• _Directions for this task_: Please reproduce the Singapore timeline in full, word for word.

Singapore Timeline

  • After world War 1

    World War 1 ended with Germany signing the Treaty of Versailles. By the terms of this treaty, Germany had to pay a large sum of money to the Allies for the damage it had caused in the war. Some territories that beonged to Germany were also taken away from her. The Germans were allowed to keep a very small army and navy. Therefore Germany became a weaker and poorer country. The Germans were very angry as they felt humiliated. Their national pride was also hurt.
  • Raffles Landing

    Raffles came to Singapore because he thought it would be a good area to set up a new British trading post. He found many good products, advantages, and he also found one of the safest harbors in the area.
  • Raffles Setting up a Brittish Trading Settlement

    On the 29th January 1819 , Raffles together with Farquhar, landed on the isalnd and met with the Temenggon. After exchanging freindly greetings, Raffles explained to the Temenggong that the Brittish wanted to start a Brittish trading settlement there. The Temenggong let Raffles sign a treaty so that he could set up his trading settlement.

• _Source information_:
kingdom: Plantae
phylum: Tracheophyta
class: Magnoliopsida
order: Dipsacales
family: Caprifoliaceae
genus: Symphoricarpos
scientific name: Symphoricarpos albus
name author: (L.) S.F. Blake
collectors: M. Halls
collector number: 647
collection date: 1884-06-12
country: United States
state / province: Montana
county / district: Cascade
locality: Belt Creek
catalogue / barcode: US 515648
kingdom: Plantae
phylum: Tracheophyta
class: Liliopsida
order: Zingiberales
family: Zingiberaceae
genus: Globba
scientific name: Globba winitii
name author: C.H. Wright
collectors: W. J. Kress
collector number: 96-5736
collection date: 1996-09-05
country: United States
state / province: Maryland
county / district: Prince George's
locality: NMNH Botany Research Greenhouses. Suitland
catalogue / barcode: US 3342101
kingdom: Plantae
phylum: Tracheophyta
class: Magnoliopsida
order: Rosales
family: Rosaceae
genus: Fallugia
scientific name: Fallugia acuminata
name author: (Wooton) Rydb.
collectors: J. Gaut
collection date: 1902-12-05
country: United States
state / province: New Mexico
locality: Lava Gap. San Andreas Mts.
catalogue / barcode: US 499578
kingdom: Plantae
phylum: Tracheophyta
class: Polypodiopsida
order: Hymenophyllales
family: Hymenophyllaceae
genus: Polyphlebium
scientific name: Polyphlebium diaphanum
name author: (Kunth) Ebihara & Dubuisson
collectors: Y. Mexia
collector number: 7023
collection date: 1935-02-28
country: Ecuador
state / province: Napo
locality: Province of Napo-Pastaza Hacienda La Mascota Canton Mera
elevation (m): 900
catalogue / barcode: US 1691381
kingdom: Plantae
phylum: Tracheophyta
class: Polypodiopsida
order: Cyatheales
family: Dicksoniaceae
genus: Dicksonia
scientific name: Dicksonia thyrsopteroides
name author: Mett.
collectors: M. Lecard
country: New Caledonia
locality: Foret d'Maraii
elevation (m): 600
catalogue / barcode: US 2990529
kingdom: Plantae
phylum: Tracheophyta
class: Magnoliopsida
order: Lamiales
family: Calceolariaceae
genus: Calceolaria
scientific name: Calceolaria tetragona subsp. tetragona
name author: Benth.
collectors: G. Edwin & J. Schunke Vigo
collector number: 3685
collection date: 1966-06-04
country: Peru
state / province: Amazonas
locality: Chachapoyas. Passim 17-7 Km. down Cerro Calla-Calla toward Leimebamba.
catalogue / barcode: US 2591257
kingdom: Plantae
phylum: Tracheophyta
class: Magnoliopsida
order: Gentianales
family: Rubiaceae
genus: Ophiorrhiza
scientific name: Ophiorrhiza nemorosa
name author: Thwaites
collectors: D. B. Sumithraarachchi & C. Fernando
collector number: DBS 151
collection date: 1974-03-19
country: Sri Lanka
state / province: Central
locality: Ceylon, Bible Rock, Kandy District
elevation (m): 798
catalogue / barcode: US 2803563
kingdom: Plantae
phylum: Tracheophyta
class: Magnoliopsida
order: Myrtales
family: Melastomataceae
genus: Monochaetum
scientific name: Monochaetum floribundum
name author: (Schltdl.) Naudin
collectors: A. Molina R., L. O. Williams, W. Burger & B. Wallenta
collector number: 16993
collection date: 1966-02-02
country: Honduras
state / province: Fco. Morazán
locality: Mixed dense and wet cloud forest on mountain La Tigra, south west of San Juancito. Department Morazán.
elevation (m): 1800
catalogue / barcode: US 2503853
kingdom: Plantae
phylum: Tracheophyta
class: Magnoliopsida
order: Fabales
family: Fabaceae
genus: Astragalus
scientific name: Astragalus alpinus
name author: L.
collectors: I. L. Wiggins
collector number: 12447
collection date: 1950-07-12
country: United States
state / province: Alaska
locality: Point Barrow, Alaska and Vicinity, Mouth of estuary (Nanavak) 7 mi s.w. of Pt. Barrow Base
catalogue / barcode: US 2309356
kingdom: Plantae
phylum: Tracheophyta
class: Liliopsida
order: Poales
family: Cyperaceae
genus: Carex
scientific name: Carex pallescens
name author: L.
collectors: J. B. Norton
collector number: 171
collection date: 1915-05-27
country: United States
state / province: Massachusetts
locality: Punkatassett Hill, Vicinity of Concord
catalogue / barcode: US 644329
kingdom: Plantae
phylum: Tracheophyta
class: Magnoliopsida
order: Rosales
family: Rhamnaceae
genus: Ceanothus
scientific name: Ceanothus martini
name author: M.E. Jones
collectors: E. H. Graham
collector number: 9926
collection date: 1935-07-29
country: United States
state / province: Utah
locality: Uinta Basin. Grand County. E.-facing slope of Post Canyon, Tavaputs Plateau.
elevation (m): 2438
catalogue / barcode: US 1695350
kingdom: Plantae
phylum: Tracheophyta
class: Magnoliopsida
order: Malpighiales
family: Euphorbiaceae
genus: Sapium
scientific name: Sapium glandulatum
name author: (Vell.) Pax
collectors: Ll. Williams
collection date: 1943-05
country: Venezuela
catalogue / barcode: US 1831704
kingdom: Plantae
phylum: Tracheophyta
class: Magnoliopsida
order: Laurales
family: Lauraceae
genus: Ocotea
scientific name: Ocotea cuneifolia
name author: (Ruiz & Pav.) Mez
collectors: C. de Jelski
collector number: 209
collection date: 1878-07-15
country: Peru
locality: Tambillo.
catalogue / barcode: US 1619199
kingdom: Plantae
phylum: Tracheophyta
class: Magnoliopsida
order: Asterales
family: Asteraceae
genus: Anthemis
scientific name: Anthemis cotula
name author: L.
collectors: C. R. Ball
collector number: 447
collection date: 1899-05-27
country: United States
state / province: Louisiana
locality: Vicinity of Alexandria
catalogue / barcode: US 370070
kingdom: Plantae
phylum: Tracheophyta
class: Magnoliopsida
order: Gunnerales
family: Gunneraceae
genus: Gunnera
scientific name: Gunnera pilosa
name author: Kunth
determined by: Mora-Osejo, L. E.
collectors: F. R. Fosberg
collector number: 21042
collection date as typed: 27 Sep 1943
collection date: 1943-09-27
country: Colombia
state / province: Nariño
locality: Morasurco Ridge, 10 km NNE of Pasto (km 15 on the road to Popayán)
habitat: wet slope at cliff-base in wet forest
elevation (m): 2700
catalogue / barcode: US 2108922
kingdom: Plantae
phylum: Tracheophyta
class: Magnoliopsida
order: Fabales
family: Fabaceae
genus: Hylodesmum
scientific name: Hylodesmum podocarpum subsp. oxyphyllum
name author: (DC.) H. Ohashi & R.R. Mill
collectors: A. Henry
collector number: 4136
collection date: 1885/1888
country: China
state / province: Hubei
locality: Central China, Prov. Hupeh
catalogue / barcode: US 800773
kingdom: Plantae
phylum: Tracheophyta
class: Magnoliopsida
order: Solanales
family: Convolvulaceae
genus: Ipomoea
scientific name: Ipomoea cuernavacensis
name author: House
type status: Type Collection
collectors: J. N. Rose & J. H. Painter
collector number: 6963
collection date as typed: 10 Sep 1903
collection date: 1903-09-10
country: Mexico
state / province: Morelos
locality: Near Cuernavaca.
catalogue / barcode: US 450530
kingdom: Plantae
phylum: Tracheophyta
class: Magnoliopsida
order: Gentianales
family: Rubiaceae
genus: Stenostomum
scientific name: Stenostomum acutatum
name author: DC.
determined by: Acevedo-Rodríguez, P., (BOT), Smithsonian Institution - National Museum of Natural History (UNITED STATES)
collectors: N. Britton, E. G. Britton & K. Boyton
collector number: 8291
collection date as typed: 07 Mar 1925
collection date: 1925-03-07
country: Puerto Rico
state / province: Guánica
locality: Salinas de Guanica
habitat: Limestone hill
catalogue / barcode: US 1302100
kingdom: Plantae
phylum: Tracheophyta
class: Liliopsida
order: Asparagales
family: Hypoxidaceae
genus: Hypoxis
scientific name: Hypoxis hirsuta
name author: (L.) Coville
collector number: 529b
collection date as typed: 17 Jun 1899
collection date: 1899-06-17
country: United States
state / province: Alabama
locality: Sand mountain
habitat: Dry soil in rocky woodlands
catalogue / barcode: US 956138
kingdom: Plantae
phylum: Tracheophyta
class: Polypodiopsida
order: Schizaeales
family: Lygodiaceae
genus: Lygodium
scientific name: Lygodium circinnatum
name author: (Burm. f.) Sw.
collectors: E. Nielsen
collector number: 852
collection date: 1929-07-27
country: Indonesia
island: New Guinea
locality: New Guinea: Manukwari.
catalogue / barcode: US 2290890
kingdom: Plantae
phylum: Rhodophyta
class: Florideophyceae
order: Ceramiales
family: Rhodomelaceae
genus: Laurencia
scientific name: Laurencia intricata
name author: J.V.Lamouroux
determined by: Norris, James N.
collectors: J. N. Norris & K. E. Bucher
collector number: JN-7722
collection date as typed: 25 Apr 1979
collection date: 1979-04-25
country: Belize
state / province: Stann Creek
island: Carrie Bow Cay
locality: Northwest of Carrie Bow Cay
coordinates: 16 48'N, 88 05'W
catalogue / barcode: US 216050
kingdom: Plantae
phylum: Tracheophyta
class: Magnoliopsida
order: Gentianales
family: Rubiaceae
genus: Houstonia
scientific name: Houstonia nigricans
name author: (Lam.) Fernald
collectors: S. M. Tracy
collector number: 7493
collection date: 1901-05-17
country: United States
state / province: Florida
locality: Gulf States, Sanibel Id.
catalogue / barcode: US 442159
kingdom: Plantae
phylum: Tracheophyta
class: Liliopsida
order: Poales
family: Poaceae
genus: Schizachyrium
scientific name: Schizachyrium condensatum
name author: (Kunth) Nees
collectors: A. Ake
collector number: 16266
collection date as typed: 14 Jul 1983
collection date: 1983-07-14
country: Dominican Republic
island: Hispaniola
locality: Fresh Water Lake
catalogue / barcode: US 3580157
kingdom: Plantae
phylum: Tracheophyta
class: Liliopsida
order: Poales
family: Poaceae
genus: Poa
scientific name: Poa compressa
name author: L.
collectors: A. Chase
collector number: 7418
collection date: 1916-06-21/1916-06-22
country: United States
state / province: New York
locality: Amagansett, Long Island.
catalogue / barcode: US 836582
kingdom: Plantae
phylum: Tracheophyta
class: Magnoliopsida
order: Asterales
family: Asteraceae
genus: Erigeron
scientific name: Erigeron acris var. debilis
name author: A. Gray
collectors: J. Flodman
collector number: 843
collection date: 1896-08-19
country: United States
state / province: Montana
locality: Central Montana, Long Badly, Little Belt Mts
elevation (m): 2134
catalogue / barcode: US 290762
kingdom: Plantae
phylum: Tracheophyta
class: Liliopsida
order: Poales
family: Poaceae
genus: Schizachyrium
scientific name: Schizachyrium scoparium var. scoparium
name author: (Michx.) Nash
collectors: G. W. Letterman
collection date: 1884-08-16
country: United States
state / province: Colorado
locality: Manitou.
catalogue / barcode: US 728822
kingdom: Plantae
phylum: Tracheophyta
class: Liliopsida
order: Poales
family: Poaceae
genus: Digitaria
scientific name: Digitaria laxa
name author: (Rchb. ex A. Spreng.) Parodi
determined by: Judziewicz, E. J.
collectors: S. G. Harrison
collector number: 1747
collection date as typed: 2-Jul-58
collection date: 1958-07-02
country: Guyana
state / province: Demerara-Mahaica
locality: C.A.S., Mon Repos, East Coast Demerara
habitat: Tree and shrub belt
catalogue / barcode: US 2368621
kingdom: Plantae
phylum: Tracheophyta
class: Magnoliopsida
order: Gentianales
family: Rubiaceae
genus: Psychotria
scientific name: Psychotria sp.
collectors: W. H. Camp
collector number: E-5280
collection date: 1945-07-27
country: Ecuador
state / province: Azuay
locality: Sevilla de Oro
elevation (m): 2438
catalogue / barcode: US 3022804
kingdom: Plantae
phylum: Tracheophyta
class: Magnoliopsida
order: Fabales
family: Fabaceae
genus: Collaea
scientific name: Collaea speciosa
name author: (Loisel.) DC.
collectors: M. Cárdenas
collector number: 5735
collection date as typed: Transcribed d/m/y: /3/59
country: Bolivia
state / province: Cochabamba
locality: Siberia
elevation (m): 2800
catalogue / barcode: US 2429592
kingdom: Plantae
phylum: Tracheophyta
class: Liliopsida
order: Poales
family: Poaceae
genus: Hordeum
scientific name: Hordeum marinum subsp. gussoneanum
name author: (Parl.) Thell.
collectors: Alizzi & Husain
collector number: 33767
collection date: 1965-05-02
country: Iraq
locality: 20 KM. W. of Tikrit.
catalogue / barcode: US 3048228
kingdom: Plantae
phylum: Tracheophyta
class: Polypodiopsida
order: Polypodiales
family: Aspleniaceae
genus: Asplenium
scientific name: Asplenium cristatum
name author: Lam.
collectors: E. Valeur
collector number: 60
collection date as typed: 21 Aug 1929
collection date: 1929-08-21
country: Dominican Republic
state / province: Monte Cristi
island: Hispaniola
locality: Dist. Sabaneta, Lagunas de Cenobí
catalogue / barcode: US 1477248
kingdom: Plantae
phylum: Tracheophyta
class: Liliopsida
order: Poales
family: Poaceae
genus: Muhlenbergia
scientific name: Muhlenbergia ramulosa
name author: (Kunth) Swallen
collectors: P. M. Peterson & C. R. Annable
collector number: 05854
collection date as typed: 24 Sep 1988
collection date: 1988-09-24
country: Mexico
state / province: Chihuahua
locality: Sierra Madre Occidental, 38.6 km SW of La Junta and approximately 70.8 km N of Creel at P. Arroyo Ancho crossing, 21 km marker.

• _Solution for this problem_:
Singapore Timeline

  • After world War 1

    World War 1 ended with Germany signing the Treaty of Versailles. By the terms of this treaty, Germany had to pay a large sum of money to the Allies for the damage it had caused in the war. Some territories that beonged to Germany were also taken away from her. The Germans were allowed to keep a very small army and navy. Therefore Germany became a weaker and poorer country. The Germans were very angry as they felt humiliated. Their national pride was also hurt.
  • Raffles Landing

    Raffles came to Singapore because he thought it would be a good area to set up a new British trading post. He found many good products, advantages, and he also found one of the safest harbors in the area.
  • Raffles Setting up a Brittish Trading Settlement

    On the 29th January 1819 , Raffles together with Farquhar, landed on the isalnd and met with the Temenggon. After exchanging freindly greetings, Raffles explained to the Temenggong that the Brittish wanted to start a Brittish trading settlement there. The Temenggong let Raffles sign a treaty so that he could set up his trading settlement.